I’ll have more about Trump’s attack on birthright citizenship and its implications for American constitutionalism later. But in the meantime, it also contains an illustration of amoral access journalism at its absolute worst:
This sort of journalism is among the most obsequious — perhaps tied with tech coverage, at times — but the new video clip debuted today by Axios may be the ne plus ultra of media toadying. Axios has become a political media sensation in a very short amount of time, excelling at both cranking out access-based White House scoops and servility, like some sort of 1600 Pennsylvania Avenue-based Roomba.
Today’s video interview snippet, plucked from the upcoming Axios show on HBO, put the website’s bright star Jonathan Swan in a chair across from Trump. Prompted by Swan, Trump announced an innovative plan to bar nonwhite infants from attaining U.S. citizenship. It was, in Swan’s words, an “exciting” moment to behold:
“Excited to share” is usually how one begins a sentence about a pregnancy or a promotion, not the revelation of a plot to deny citizenship to newborns. The families affected by this attempt to subvert the 14th Amendment might have other words for the announcement, but not Swan, who took the news (and his ability to report it first) as a big, shiny win — merely another dose of stellar exclusive digital content to be consumed, a brilliant bit of multimedia cross-promotion.
The video itself, however, is somehow even worse than the tweet. We see firsthand just how pumped up Swan is to discuss Trump’s long-term ethnic exclusion strategies with the big man himself. At one point, Swan cajoles him into explaining just how Trump might actually execute this unilateral change to the Constitution, prompting Trump to speculate that he might use an executive order. “Exactly!” exclaims Swan, so amped up that he is literally unable to stay in his seat. Palpably thrilled, Swan points an eager finger at the president. “Tell me more!” he says next, all too cheerily, as if he’s conducting a Q&A with The Avengers at Comic-Con — and not being given the opportunity to interrogate the president of the United States. Swan is literally grinning throughout: The feeling that a high-five is imminent is hard to shake off.
As Libby Watson puts it perfectly, “Jonathan Swan would push you under a bus to get an exclusive on how you died.”
I’m sure Swan would defend this is just politically neutral excitement over a scoop, but that’s bullshit, even if you overlook the fact that Swan egged Trump on to push his racist and illegal policy proposal rather than revealing a story (which you really shouldn’t!). What stories you choose to treat as exciting scoops is itself a political choice. Swan wouldn’t get all giddy about creating and then reporting a story that involved his fundamental rights being put under attack. As I’ve said before, if the typical elite journalist or editor was at risk of losing their access to healthcare the 2016 election would have been covered very differently.

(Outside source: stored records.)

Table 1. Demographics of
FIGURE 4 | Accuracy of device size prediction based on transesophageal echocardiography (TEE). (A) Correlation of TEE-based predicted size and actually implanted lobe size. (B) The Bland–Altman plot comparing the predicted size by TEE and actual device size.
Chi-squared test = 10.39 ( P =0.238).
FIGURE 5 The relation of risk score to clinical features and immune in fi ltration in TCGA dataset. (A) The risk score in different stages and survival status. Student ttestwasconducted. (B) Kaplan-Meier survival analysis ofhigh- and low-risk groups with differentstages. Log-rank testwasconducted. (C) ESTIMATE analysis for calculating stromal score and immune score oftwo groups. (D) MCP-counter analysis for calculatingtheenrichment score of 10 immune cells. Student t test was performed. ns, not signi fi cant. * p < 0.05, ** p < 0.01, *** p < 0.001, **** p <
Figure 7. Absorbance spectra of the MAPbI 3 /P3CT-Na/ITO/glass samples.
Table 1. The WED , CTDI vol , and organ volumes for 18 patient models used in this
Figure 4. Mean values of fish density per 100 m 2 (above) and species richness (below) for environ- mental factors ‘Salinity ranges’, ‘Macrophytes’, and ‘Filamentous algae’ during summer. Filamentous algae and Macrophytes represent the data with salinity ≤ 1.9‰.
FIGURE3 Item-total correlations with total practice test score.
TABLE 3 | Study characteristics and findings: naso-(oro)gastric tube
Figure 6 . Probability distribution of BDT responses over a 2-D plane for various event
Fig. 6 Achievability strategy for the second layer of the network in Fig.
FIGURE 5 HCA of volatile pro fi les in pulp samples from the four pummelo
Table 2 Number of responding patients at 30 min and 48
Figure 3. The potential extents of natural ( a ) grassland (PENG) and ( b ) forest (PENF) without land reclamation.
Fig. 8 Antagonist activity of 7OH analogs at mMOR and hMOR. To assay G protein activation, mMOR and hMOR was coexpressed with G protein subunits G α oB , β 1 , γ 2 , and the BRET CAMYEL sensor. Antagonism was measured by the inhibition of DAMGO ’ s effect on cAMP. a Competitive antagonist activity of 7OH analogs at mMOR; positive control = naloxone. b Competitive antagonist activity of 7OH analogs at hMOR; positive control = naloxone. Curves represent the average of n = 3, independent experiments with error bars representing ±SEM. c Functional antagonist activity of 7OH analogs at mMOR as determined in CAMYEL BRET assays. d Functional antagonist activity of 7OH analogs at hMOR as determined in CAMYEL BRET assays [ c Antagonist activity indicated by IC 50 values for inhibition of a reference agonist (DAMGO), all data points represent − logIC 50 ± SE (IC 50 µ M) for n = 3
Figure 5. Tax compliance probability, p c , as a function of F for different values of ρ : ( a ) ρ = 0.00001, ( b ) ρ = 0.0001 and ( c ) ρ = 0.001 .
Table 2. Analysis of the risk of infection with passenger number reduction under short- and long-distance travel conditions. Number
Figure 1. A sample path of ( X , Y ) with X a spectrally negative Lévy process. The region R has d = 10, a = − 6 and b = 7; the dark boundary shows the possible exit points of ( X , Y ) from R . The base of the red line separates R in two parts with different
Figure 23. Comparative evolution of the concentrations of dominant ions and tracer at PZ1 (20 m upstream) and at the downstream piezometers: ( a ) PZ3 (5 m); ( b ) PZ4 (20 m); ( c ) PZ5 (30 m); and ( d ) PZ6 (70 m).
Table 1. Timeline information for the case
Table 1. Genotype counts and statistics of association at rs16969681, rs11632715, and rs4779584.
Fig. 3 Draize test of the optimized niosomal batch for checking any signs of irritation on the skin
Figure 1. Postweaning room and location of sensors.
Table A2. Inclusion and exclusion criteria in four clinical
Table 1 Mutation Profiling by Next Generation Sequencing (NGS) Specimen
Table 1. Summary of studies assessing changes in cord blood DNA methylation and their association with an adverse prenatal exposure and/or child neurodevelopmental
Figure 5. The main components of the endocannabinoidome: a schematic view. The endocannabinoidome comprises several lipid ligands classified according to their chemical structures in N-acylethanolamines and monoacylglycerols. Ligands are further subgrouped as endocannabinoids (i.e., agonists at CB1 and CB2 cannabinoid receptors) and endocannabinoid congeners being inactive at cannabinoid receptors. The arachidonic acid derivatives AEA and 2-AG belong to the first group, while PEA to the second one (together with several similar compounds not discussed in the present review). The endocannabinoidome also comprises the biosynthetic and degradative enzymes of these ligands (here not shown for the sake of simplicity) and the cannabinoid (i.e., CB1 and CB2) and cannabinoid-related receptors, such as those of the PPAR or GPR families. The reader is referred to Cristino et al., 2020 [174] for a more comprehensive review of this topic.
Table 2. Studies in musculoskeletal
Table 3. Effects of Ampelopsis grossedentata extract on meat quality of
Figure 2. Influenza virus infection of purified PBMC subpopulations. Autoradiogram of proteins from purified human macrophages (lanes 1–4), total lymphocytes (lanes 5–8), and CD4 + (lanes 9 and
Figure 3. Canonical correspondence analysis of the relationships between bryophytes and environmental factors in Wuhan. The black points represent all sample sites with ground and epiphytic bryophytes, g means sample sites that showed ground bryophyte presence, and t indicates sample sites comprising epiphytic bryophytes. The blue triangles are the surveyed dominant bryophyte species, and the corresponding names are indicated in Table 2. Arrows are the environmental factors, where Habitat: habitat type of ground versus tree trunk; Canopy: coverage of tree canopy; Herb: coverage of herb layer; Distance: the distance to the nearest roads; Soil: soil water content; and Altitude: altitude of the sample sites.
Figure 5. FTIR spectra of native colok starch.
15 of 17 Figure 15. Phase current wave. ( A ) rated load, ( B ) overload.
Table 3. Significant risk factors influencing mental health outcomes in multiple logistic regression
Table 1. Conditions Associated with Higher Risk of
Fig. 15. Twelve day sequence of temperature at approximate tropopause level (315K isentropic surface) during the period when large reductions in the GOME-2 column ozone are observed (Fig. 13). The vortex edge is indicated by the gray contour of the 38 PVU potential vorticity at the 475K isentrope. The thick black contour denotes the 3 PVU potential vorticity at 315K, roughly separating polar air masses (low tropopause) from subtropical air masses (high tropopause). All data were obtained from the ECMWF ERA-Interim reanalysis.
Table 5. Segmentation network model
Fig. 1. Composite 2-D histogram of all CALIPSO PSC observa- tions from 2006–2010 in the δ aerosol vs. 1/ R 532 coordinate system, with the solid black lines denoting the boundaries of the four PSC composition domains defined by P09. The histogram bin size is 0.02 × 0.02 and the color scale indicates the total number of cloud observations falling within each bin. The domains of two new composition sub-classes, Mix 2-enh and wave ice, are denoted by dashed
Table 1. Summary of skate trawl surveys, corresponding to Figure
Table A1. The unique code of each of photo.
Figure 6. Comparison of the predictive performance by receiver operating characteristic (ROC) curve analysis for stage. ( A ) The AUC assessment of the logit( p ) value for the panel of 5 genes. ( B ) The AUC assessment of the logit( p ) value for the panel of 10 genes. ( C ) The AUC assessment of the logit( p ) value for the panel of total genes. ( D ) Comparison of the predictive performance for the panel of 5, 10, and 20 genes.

And remember what Swan’s boss considers to be objective, apolitical truth:
Politico editors Jim VandeHei and Mike Allen today have published what may be the most revealing piece I have ever read about the Washington power elite. The value of the piece is almost entirely anthropological. That is to say, read at face value, it tells the reader almost nothing new. But examined as a cultural specimen, it offers profound insight. The piece reads as if it were written by Upton Sinclair, if he were taken prisoner and trying to smuggle messages out to the world past a particularly literal-minded group of censors.
The subject of the piece is Allen and VandeHei’s report that broad agreement exists on the correct policy agenda, as revealed to them through “conversations we have had over the past three months with top lawmakers, officials, their senior aides and the CEOs who advise and lobby all of them.” The story proceeds to describe the obviously sensible agenda agreed upon by these sources: It is vital to reduce the deficit through tax reform and stingier entitlements, along with more free trade, resource extraction, and liberalized immigration.
Although we can waive that last one if it allows us to win the morning!